> **TEXT SECTION**:
....

Stephen King’s first original screenplay, directed by George A. Romero, ought by rights to have been a major piece of work. The fact that it remains defiantly minor perhaps points to Romero’s excessive respect for King, and King’s lack of respect for cinema. ‘I like moron movies,’ he declares in his otherwise smart study of the horror genre, Danse Macabre. And so he set out to write a silly movie, inspired by EC Comics, but actually dumbed down the material. Romero’s own idea, described in the extras on this fine new Blu-ray, was to create an anthology that tracked the development of the horror flick, beginning in black and white 1:1.35 and expanding to colour and widescreen as it went on. With his lack of sensitivity to the formal elements of cinema (see also his preference for his TV mini-series version of The Shining over Kubrick’s feature film), King wasn’t interested in that.
So Romero was saddled with a script that often doesn’t seem to make sense or to satisfy on a basic level of plot. He entertains himself by chopping the frame into comics panels and using lurid coloured lighting, which often changes mid-shot as if in a stage show, to create an analog of the four-colour comic strip experience. He also gets some very lively performances from a disparate cast, some of whom hit just the right note of frenzied caricature.

....

> **INFORMATION GIVEN**:

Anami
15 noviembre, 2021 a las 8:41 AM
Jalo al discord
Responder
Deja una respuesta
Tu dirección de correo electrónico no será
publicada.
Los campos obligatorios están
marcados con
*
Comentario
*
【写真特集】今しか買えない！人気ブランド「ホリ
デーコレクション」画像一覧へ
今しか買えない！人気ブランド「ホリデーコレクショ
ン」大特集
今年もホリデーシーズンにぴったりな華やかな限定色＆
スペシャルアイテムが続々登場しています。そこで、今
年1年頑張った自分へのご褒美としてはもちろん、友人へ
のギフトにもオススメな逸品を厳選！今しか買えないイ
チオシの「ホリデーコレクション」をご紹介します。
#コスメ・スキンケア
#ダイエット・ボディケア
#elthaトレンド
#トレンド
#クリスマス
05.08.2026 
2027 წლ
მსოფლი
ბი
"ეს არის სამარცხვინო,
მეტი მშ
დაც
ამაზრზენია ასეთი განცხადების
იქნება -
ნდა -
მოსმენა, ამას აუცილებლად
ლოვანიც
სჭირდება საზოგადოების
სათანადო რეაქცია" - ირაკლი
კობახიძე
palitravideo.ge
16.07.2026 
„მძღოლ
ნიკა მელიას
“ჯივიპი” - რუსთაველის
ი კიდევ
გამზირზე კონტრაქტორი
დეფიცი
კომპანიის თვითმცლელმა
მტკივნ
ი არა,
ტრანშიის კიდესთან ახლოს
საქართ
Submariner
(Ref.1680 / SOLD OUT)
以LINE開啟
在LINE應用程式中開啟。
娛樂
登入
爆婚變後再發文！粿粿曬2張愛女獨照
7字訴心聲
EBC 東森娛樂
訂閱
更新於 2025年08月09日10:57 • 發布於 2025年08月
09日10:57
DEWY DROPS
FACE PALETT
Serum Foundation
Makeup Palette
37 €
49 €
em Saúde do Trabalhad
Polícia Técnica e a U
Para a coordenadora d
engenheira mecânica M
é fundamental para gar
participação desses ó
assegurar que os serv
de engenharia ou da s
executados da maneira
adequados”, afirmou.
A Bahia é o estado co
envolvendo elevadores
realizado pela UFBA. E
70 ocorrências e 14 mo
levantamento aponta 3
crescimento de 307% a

....

> **TASK GOAL**: Write the next part of the film review of Stephen King's first original screenplay, continuing from its last sentence. None of the rows are needed here.

> **RESPONSE TO THE EXERCISE**:
The problems and benefits of the approach are immediately obvious in the first episode, which follows from a remarkably thin framing structure (a nasty dad is upset about his kid reading anachronistic 1950s monster comics). King seems to have written the film rather quickly, and I don’t think he spent much, or any, time polishing it, so the first section, Father’s Day, is certainly the weakest. A zombie rises from the grave to get his cake, and kills a bunch of relatives along the way. Said crowd include a cigar-and-scenery-chewing Viveca Lindfors, and a young Ed Harris, whose disco dancing may be the most disturbing thing on show. No really strong reason is given why the characters have to die (though Harris’s funky moves arguably warrant a capital sentence) and indeed the deceased dad seems to have been a nasty piece of work anyway.
However, one benefit of the anthology film is that if you don’t like one episode, another will be along shortly, and Creepshow stands to gain fresh bursts of energy from its ever-changing cast and its team of editors, who give each instalment a subtly different rhythm.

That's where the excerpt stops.